WHAT YOU ARE ASKED TO DO -> Leave the images out, and copy each of the records below exactly.

Segment Start: EXERCISE MATERIALS

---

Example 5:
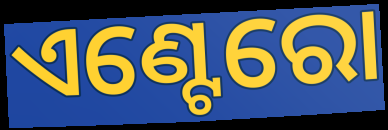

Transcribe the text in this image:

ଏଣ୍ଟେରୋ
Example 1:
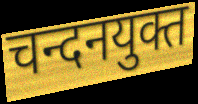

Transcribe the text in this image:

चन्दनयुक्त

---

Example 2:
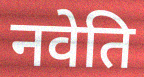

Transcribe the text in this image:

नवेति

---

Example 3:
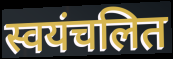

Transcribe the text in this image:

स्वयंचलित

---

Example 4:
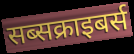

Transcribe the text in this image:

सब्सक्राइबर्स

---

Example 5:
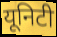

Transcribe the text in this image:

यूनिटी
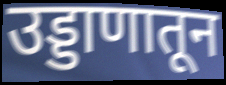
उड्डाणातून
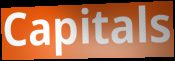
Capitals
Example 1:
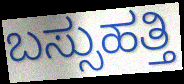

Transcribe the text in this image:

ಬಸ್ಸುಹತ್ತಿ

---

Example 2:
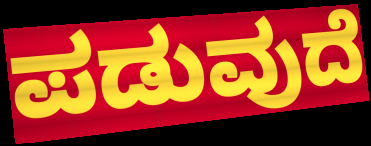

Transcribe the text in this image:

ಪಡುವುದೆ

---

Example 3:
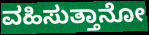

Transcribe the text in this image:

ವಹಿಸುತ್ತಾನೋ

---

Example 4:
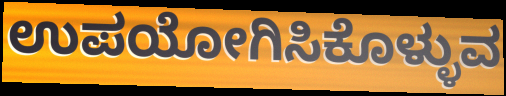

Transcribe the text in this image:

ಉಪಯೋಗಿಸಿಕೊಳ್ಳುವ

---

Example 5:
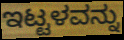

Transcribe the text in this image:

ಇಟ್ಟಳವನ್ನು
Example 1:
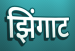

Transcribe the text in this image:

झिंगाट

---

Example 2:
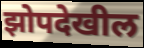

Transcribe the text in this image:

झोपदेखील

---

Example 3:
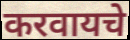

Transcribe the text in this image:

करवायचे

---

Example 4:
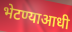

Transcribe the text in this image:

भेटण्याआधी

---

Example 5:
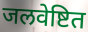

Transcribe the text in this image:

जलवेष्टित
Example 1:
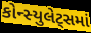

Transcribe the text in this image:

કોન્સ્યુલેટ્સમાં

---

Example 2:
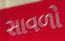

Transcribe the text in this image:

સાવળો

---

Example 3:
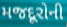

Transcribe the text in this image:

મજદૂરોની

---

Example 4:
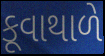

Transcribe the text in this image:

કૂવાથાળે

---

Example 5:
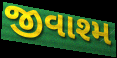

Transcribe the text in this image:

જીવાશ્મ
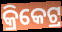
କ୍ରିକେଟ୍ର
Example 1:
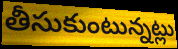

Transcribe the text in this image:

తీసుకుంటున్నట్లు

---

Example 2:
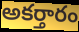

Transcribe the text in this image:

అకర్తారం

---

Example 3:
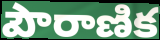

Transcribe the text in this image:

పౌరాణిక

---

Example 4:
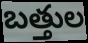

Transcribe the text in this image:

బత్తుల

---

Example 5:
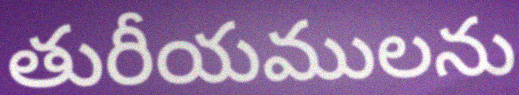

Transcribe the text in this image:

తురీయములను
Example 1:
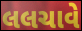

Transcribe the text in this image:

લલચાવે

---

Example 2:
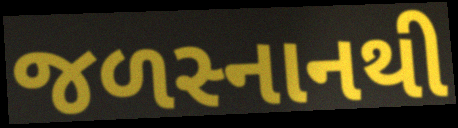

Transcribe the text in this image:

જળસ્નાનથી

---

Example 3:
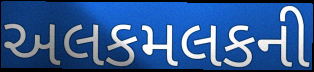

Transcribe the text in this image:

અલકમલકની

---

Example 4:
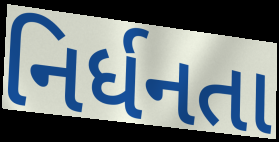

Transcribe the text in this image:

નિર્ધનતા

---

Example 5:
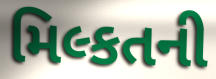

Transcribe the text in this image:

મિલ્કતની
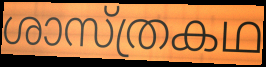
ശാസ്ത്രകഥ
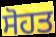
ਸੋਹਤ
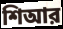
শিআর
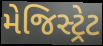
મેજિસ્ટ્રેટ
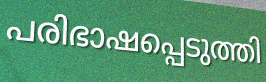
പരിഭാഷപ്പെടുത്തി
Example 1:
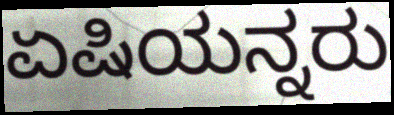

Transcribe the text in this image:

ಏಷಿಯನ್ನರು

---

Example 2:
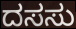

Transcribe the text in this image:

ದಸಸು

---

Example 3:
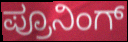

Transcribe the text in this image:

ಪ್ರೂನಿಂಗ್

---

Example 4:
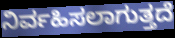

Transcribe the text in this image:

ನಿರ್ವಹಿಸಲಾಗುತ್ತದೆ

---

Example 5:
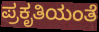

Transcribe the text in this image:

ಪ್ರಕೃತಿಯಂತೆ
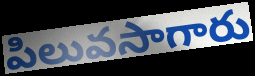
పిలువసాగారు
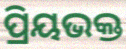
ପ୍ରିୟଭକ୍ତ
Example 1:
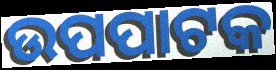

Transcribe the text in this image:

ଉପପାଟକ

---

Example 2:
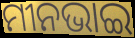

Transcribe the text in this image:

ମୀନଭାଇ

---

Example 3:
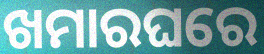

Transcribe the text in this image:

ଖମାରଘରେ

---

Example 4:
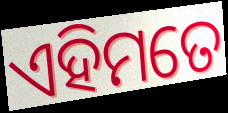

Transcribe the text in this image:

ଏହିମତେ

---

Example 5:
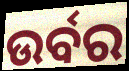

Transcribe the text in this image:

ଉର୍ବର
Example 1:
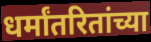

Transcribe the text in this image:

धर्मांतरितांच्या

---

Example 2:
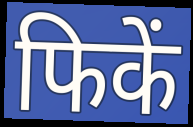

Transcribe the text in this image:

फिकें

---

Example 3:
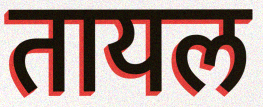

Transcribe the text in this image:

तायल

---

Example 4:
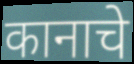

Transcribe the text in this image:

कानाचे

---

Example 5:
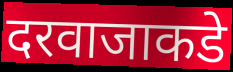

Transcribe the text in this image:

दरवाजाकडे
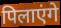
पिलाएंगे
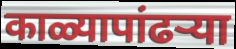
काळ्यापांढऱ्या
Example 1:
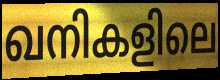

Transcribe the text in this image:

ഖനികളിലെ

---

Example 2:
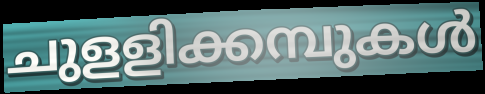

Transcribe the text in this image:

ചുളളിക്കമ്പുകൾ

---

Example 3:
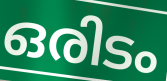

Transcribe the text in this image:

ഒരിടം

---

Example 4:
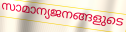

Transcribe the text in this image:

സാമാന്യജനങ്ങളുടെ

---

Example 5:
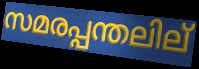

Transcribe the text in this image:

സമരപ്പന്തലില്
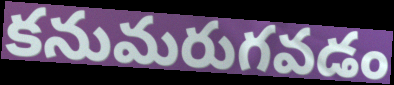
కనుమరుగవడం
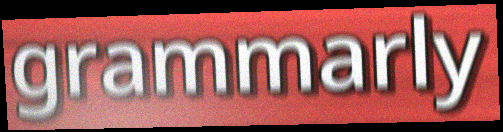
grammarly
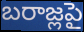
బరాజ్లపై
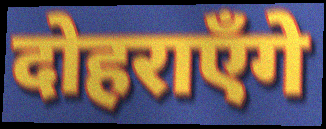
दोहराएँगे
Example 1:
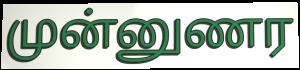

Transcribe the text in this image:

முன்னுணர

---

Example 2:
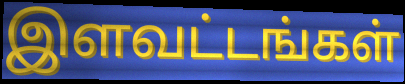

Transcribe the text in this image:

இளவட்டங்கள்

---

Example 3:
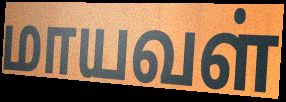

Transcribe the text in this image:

Segment End: EXERCISE MATERIALS

ANSWER TO THIS PROBLEM ->
---

Example 5:

Transcribe the text in this image:

ଏଣ୍ଟେରୋ
Example 1:

Transcribe the text in this image:

चन्दनयुक्त

---

Example 2:

Transcribe the text in this image:

नवेति

---

Example 3:

Transcribe the text in this image:

स्वयंचलित

---

Example 4:

Transcribe the text in this image:

सब्सक्राइबर्स

---

Example 5:

Transcribe the text in this image:

यूनिटी
उड्डाणातून
Capitals
Example 1:

Transcribe the text in this image:

ಬಸ್ಸುಹತ್ತಿ

---

Example 2:

Transcribe the text in this image:

ಪಡುವುದೆ

---

Example 3:

Transcribe the text in this image:

ವಹಿಸುತ್ತಾನೋ

---

Example 4:

Transcribe the text in this image:

ಉಪಯೋಗಿಸಿಕೊಳ್ಳುವ

---

Example 5:

Transcribe the text in this image:

ಇಟ್ಟಳವನ್ನು
Example 1:

Transcribe the text in this image:

झिंगाट

---

Example 2:

Transcribe the text in this image:

झोपदेखील

---

Example 3:

Transcribe the text in this image:

करवायचे

---

Example 4:

Transcribe the text in this image:

भेटण्याआधी

---

Example 5:

Transcribe the text in this image:

जलवेष्टित
Example 1:

Transcribe the text in this image:

કોન્સ્યુલેટ્સમાં

---

Example 2:

Transcribe the text in this image:

સાવળો

---

Example 3:

Transcribe the text in this image:

મજદૂરોની

---

Example 4:

Transcribe the text in this image:

કૂવાથાળે

---

Example 5:

Transcribe the text in this image:

જીવાશ્મ
କ୍ରିକେଟ୍ର
Example 1:

Transcribe the text in this image:

తీసుకుంటున్నట్లు

---

Example 2:

Transcribe the text in this image:

అకర్తారం

---

Example 3:

Transcribe the text in this image:

పౌరాణిక

---

Example 4:

Transcribe the text in this image:

బత్తుల

---

Example 5:

Transcribe the text in this image:

తురీయములను
Example 1:

Transcribe the text in this image:

લલચાવે

---

Example 2:

Transcribe the text in this image:

જળસ્નાનથી

---

Example 3:

Transcribe the text in this image:

અલકમલકની

---

Example 4:

Transcribe the text in this image:

નિર્ધનતા

---

Example 5:

Transcribe the text in this image:

મિલ્કતની
ശാസ്ത്രകഥ
ਸੋਹਤ
শিআর
મેજિસ્ટ્રેટ
പരിഭാഷപ്പെടുത്തി
Example 1:

Transcribe the text in this image:

ಏಷಿಯನ್ನರು

---

Example 2:

Transcribe the text in this image:

ದಸಸು

---

Example 3:

Transcribe the text in this image:

ಪ್ರೂನಿಂಗ್

---

Example 4:

Transcribe the text in this image:

ನಿರ್ವಹಿಸಲಾಗುತ್ತದೆ

---

Example 5:

Transcribe the text in this image:

ಪ್ರಕೃತಿಯಂತೆ
పిలువసాగారు
ପ୍ରିୟଭକ୍ତ
Example 1:

Transcribe the text in this image:

ଉପପାଟକ

---

Example 2:

Transcribe the text in this image:

ମୀନଭାଇ

---

Example 3:

Transcribe the text in this image:

ଖମାରଘରେ

---

Example 4:

Transcribe the text in this image:

ଏହିମତେ

---

Example 5:

Transcribe the text in this image:

ଉର୍ବର
Example 1:

Transcribe the text in this image:

धर्मांतरितांच्या

---

Example 2:

Transcribe the text in this image:

फिकें

---

Example 3:

Transcribe the text in this image:

तायल

---

Example 4:

Transcribe the text in this image:

कानाचे

---

Example 5:

Transcribe the text in this image:

दरवाजाकडे
पिलाएंगे
काळ्यापांढऱ्या
Example 1:

Transcribe the text in this image:

ഖനികളിലെ

---

Example 2:

Transcribe the text in this image:

ചുളളിക്കമ്പുകൾ

---

Example 3:

Transcribe the text in this image:

ഒരിടം

---

Example 4:

Transcribe the text in this image:

സാമാന്യജനങ്ങളുടെ

---

Example 5:

Transcribe the text in this image:

സമരപ്പന്തലില്
కనుమరుగవడం
grammarly
బరాజ్లపై
दोहराएँगे
Example 1:

Transcribe the text in this image:

முன்னுணர

---

Example 2:

Transcribe the text in this image:

இளவட்டங்கள்

---

Example 3:

Transcribe the text in this image:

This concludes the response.